Working with one piece of dough at a time, roll the dough
1/4-inch thick between 2 sheets of parchment. Slide the parchment-sandwiched
dough onto a baking sheet (you can stack the sheets of dough) and freeze for at
least 1 hour or refrigerate for at least 2 hours. (Wrapped airtight, the dough
can be frozen for up to 2 months or refrigerated for up to 2 days.) Meanwhile,
make the streusel.
Make the streusel:
Whisk the flour, granulated sugar, brown sugar, cinnamon,
and salt together in a clean stand mixer fitted with the paddle attachment.
(Alternatively, use a large bowl and your fingers.) Drop in the cubes of cold
butter and toss all the ingredients together with your fingers until the butter
is coated.
If you're continuing by hand, squeeze, mash, mush, or
otherwise rub everything together until you have a bowl full of moist clumps
and curds. Squeeze the streusel and it will hold together. Sprinkle over the vanilla
and toss to blend.
If you're working with a mixer, mix on medium-low speed
until the ingredients form moist, clumpy crumbs. Squeeze the streusel and it
will hold together. Reaching this stage takes longer than you think it will —
you might have to mix for 10 minutes or more. When the grainy crumbs have
turned moist and form clumps and curds, sprinkle over the vanilla and mix until
blended.
Pack the streusel into a covered container and refrigerate
for at least 1 hour (3 would be better) before using.
Arrange a rack in the middle of the oven and heat to 350°F.
Coat the wells of a 12-well muffin tin with butter or cooking spray. (If you've
got 2 tins, use both of them and arrange 2 racks to divide the oven into thirds
instead.) Have a 2-inch round biscuit or cookie cutter at hand.
Assemble the cookies:
Working with one sheet of dough at a time (keep the other
one refrigerated), peel away both sheets of parchment paper (it's hard to cut
the dough otherwise); put the dough back on one sheet. Cut out rounds of dough
with a 2-inch round cutter. Drop a round into each muffin well. (Save the
scraps, combine, gather them together, re-roll, chill and cut.) Don't worry if
the dough doesn't completely fill the molds, it will once it's baked.
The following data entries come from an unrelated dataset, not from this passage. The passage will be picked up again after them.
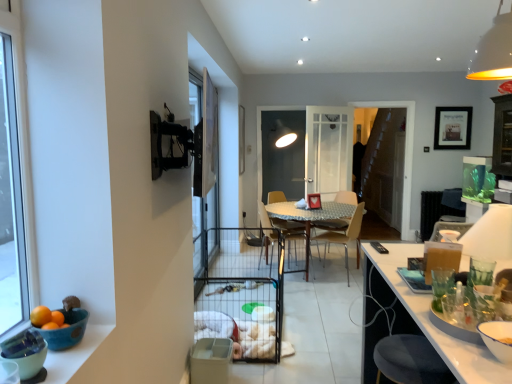
Question: From the image's perspective, is yellow matte lampshade at upper right located above wooden chair at center, which is counted as the 2th chair, starting from the right?

Choices:
 (A) no
 (B) yes

Answer: (B)

Question: Considering the relative sizes of yellow matte lampshade at upper right and wooden chair at center, which is counted as the 2th chair, starting from the right, in the image provided, is yellow matte lampshade at upper right bigger than wooden chair at center, which is counted as the 2th chair, starting from the right,?

Choices:
 (A) yes
 (B) no

Answer: (B)

Question: From the image's perspective, is yellow matte lampshade at upper right located beneath wooden chair at center, which is counted as the 2th chair, starting from the right?

Choices:
 (A) yes
 (B) no

Answer: (B)

Question: Does yellow matte lampshade at upper right appear on the left side of wooden chair at center, which is the second chair from front to back?

Choices:
 (A) yes
 (B) no

Answer: (B)

Question: Can you confirm if yellow matte lampshade at upper right is positioned to the right of wooden chair at center, which is the first chair from left to right?

Choices:
 (A) yes
 (B) no

Answer: (A)

Question: Is yellow matte lampshade at upper right not near wooden chair at center, which is counted as the first chair, starting from the back?

Choices:
 (A) yes
 (B) no

Answer: (A)

Question: Can you confirm if clear glass screen door at center, positioned as the 2th screen door in right-to-left order, is taller than wooden chair at center?

Choices:
 (A) no
 (B) yes

Answer: (B)

Question: Is clear glass screen door at center, positioned as the first screen door in front-to-back order, facing away from wooden chair at center?

Choices:
 (A) no
 (B) yes

Answer: (A)

Question: Does clear glass screen door at center, which is counted as the 1th screen door, starting from the left, appear on the right side of wooden chair at center?

Choices:
 (A) no
 (B) yes

Answer: (A)

Question: Is the depth of clear glass screen door at center, positioned as the first screen door in front-to-back order, less than that of wooden chair at center?

Choices:
 (A) no
 (B) yes

Answer: (B)

Question: Does clear glass screen door at center, positioned as the first screen door in front-to-back order, have a larger size compared to wooden chair at center?

Choices:
 (A) no
 (B) yes

Answer: (A)

Question: Does clear glass screen door at center, positioned as the first screen door in front-to-back order, have a greater width compared to wooden chair at center?

Choices:
 (A) yes
 (B) no

Answer: (B)

Question: From the image's perspective, is blue ceramic bowl at lower left, the first bowl positioned from the back, beneath transparent glass screen door at center, the second screen door when ordered from front to back?

Choices:
 (A) yes
 (B) no

Answer: (A)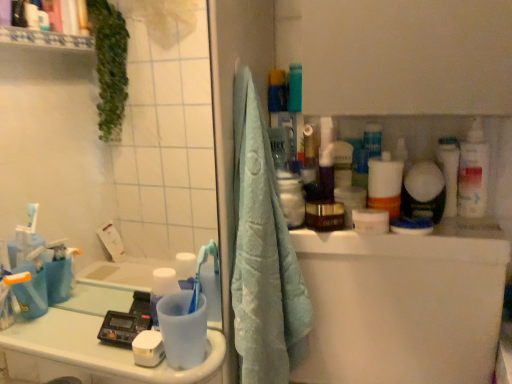
I want to click on white glossy toothbrush at upper right, so click(449, 172).

Measure the distance between point (49,338) and camera.

Point (49,338) is 30.75 inches from camera.

Image resolution: width=512 pixels, height=384 pixels. What are the coordinates of `white plastic bottle at right` in the screenshot? It's located at (473, 173).

Where is `white glossy toothbrush at upper right`? This screenshot has width=512, height=384. white glossy toothbrush at upper right is located at coordinates (449, 172).

Is transparent plastic mirror at upper left oriented towards light blue towel at center?

No, transparent plastic mirror at upper left is not oriented towards light blue towel at center.

In the scene shown: Would you say transparent plastic mirror at upper left is a long distance from light blue towel at center?

Yes.

Can light blue towel at center be found inside transparent plastic mirror at upper left?

No, light blue towel at center is not surrounded by transparent plastic mirror at upper left.

In the scene shown: Is light blue towel at center oriented towards blue plastic toothbrush at lower left?

No, light blue towel at center is not facing towards blue plastic toothbrush at lower left.

In the scene shown: Is light blue towel at center positioned before blue plastic toothbrush at lower left?

Yes, light blue towel at center is closer to the viewer.

Which point is more forward, (309, 321) or (206, 252)?

Point (309, 321)

Could blue plastic toothbrush at lower left be considered to be inside light blue towel at center?

No, blue plastic toothbrush at lower left is located outside of light blue towel at center.

Locate an element on the screen. This screenshot has height=384, width=512. mirror that appears in front of the blue plastic toothbrush at lower left is located at coordinates (115, 143).

From a real-world perspective, is transparent plastic mirror at upper left located beneath blue plastic toothbrush at lower left?

No.

Which of these two, transparent plastic mirror at upper left or blue plastic toothbrush at lower left, is wider?

Wider between the two is blue plastic toothbrush at lower left.

Is there a large distance between transparent plastic mirror at upper left and blue plastic toothbrush at lower left?

transparent plastic mirror at upper left is positioned a significant distance from blue plastic toothbrush at lower left.

Is blue plastic toothbrush at lower left at the back of white plastic bottle at right?

That's not correct — white plastic bottle at right is not looking away from blue plastic toothbrush at lower left.

Between white plastic bottle at right and blue plastic toothbrush at lower left, which one appears on the left side from the viewer's perspective?

Positioned to the left is blue plastic toothbrush at lower left.

Choose the correct answer: Is white plastic bottle at right inside blue plastic toothbrush at lower left or outside it?

white plastic bottle at right exists outside the volume of blue plastic toothbrush at lower left.

The height and width of the screenshot is (384, 512). In the image, there is a blue plastic toothbrush at lower left. Find the location of `cleaning product above it (from the image's perspective)`. cleaning product above it (from the image's perspective) is located at coordinates point(473,173).

In the scene shown: Is white glossy counter top at lower left completely or partially inside blue plastic toothbrush at lower left?

That's incorrect, white glossy counter top at lower left is not inside blue plastic toothbrush at lower left.

From a real-world perspective, between blue plastic toothbrush at lower left and white glossy counter top at lower left, who is vertically higher?

blue plastic toothbrush at lower left.

From the image's perspective, between blue plastic toothbrush at lower left and white glossy counter top at lower left, who is located below?

white glossy counter top at lower left.

Consider the image. Who is bigger, blue plastic toothbrush at lower left or white glossy counter top at lower left?

With larger size is white glossy counter top at lower left.

Which object is wider, blue plastic toothbrush at lower left or white plastic bottle at right?

white plastic bottle at right.

Who is shorter, blue plastic toothbrush at lower left or white plastic bottle at right?

blue plastic toothbrush at lower left is shorter.

From the image's perspective, between blue plastic toothbrush at lower left and white plastic bottle at right, who is located below?

blue plastic toothbrush at lower left appears lower in the image.

Is blue plastic toothbrush at lower left behind white plastic bottle at right?

No.

Would you say white plastic bottle at right is part of white glossy counter top at lower left's contents?

No, white glossy counter top at lower left does not contain white plastic bottle at right.

In the scene shown: Can you tell me how much white glossy counter top at lower left and white plastic bottle at right differ in facing direction?

2.46 degrees separate the facing orientations of white glossy counter top at lower left and white plastic bottle at right.

From the image's perspective, is white glossy counter top at lower left above white plastic bottle at right?

Incorrect, from the image's perspective, white glossy counter top at lower left is lower than white plastic bottle at right.

Find the location of a particular element. This screenshot has height=384, width=512. counter top on the left side of white plastic bottle at right is located at coordinates (91, 353).

In order to click on mirror lying behind the light blue towel at center in this screenshot , I will do `click(115, 143)`.

Where is `bath towel to the right of blue plastic toothbrush at lower left`? Image resolution: width=512 pixels, height=384 pixels. bath towel to the right of blue plastic toothbrush at lower left is located at coordinates pyautogui.click(x=263, y=254).

Which object lies further to the anchor point white glossy toothbrush at upper right, white plastic bottle at right or transparent plastic mirror at upper left?

transparent plastic mirror at upper left.

Based on their spatial positions, is transparent plastic mirror at upper left or white plastic bottle at right closer to light blue towel at center?

white plastic bottle at right lies closer to light blue towel at center than the other object.

When comparing their distances from light blue towel at center, does blue plastic toothbrush at lower left or transparent plastic mirror at upper left seem closer?

The object closer to light blue towel at center is blue plastic toothbrush at lower left.

Estimate the real-world distances between objects in this image. Which object is closer to white glossy toothbrush at upper right, transparent plastic mirror at upper left or light blue towel at center?

Based on the image, light blue towel at center appears to be nearer to white glossy toothbrush at upper right.

From the image, which object appears to be nearer to white glossy toothbrush at upper right, transparent plastic mirror at upper left or white glossy counter top at lower left?

Based on the image, white glossy counter top at lower left appears to be nearer to white glossy toothbrush at upper right.

Considering their positions, is transparent plastic mirror at upper left positioned further to white glossy counter top at lower left than blue plastic toothbrush at lower left?

transparent plastic mirror at upper left is further to white glossy counter top at lower left.

When comparing their distances from transparent plastic mirror at upper left, does white glossy toothbrush at upper right or white plastic bottle at right seem further?

Based on the image, white plastic bottle at right appears to be further to transparent plastic mirror at upper left.

Which object lies nearer to the anchor point light blue towel at center, white plastic bottle at right or blue plastic toothbrush at lower left?

blue plastic toothbrush at lower left.

Locate an element on the screen. Image resolution: width=512 pixels, height=384 pixels. bath towel located between transparent plastic mirror at upper left and white plastic bottle at right in the left-right direction is located at coordinates (x=263, y=254).

What are the coordinates of `bath towel located between white glossy counter top at lower left and white plastic bottle at right in the left-right direction` in the screenshot? It's located at (263, 254).

This screenshot has height=384, width=512. What are the coordinates of `counter top between transparent plastic mirror at upper left and white plastic bottle at right` in the screenshot? It's located at (91, 353).

I want to click on toothbrush between white glossy counter top at lower left and white glossy toothbrush at upper right, so click(198, 279).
Spoon about 1/2 teaspoon jam in the center of each cookie.
Spoon or sprinkle streusel around the edges of each cookie – you want to cover
the surface, but to leave the jam bare.
Bake for 11 minutes. Rotate the baking sheet from front to
back (and between racks if baking 2 tins). Bake until the streusel and the
edges of the cookies are golden brown, 9 to 11 minutes more. The jam may bubble
and that's fine. Leave the cookies in the tins for about 15 minutes before
transferring them to a rack to cool to room temperature.
Repeat with the remaining dough, letting the tins cool
between batches.
RECIPE NOTES
Make ahead: Stored in a plastic zipper-lock bag (squeeze out
as much of the air as you can) or a closed container, the streusel will keep in
the refrigerator for up to 2 weeks. Packed airtight, you can freeze it for up
to 2 months; thaw in the refrigerator. Alternatively, the cookies can be
assembled, wrapped airtight, and baked straight from the freezer, in which case
they might need another minute or so in the oven.
Storage: The baked cookies will keep covered at room
temperature for up to 2 days and frozen for up to 2 months.